A way to deal with Schei* encoding - deal with "Non-ISO extended-ASCII"
We had, again, some issues with encoding.
*file* returns an output like "Non-ISO extended-ASCII". This time, I created a basic step sequence here.
At the end, it really is an brute force approach. And we are using heavily a lot of open source software (thanks again duds!).
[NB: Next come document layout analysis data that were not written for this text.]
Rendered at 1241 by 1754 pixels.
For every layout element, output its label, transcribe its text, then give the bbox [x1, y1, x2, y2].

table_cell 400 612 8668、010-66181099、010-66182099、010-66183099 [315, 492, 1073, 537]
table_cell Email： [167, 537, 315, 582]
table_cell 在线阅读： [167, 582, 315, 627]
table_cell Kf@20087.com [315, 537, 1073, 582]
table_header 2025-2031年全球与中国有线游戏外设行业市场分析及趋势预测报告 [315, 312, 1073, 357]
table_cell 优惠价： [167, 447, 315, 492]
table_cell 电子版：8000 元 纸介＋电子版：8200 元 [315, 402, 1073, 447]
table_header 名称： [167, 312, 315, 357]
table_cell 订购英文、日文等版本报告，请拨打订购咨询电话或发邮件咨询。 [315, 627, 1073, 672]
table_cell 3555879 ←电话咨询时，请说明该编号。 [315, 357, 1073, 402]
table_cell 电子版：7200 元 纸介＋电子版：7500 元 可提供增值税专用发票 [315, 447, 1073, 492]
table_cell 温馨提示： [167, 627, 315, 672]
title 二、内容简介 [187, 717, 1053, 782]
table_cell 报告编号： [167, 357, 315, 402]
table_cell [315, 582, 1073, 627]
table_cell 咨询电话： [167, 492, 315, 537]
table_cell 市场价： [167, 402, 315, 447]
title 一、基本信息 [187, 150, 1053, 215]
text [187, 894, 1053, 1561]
Furthermore, the sequence steps are based on this post from superuser.com.
# create a list with supported encodings
iconv --list | sed 's/\/\/$//' | sort > list_with_supported_encodings.txt
# iterate over the list of know encodings and try to encode the file with it
LOCAL_SUPPORTED_ENCODING_FILE_PATH='list_with_supported_encodings.txt'
LOCAL_RESULT_FILE_PATH='result.txt'
for LOCAL_ENCODING in `cat $LOCAL_SUPPORTED_ENCODING_FILE_PATH`; do
printf "$LOCAL_ENCODING "
iconv -f $LOCAL_ENCODING -t UTF-8 2016-02-08_UPLOAD_CSV.csv.stev > /dev/null 2>&1 && echo "ok: $LOCAL_ENCODING" || echo "fail: $LOCAL_ENCODING"
# uncomment line below if you want to see the result and put it into the file
#done | tee $LOCAL_RESULT_FILE_PATH
# put the output into the file
done | cat > $LOCAL_RESULT_FILE_PATH
Now comes the hard work, you have to give it a try for each "ok" result in the fitting file.
# filter only the successful tryouts
LOCAL_RESULT_FILE_PATH='result.txt'
cat $LOCAL_RESULT_FILE_PATH | grep 'ok:' > 'only_ok_'$LOCAL_RESULT_FILE_PATH
Open each file and check if your fitting special characters are looking good. "WINDOWS-1258" and "CP850" are good blind guesses here.# read the result file with the ok content and create a encoded version of your broken file
LOCAL_BROKEN_FILE_PATH='relative/or/full/qualified/file/name.txt'
LOCAL_RESULT_FILE_PATH='only_ok_result.txt'
# sed -e 's/^\(.*\)\ \ ok\(.*\)/\1/p' means
# remove any kind of content starting with ' ok:' on each line
# assmed a line looks like "S2 ok: WS2", the result will look like "WS2"
for LOCAL_ENCODING in `cat $LOCAL_RESULT_FILE_PATH | grep ok | sed -e 's/^\(.*\)\ \ ok\(.*\)/\1/p' | uniq; do
LOCAL_CONVERTED_FILE_PATH=$LOCAL_ENCODING'_'$LOCAL_BROKEN_FILE_PATH
#echo $LOCAL_CONVERTED_FILE_PATH
iconv -f CP850 -t UTF-8 $LOCAL_BROKEN_FILE_PATH > $LOCAL_CONVERTED_FILE_PATH
done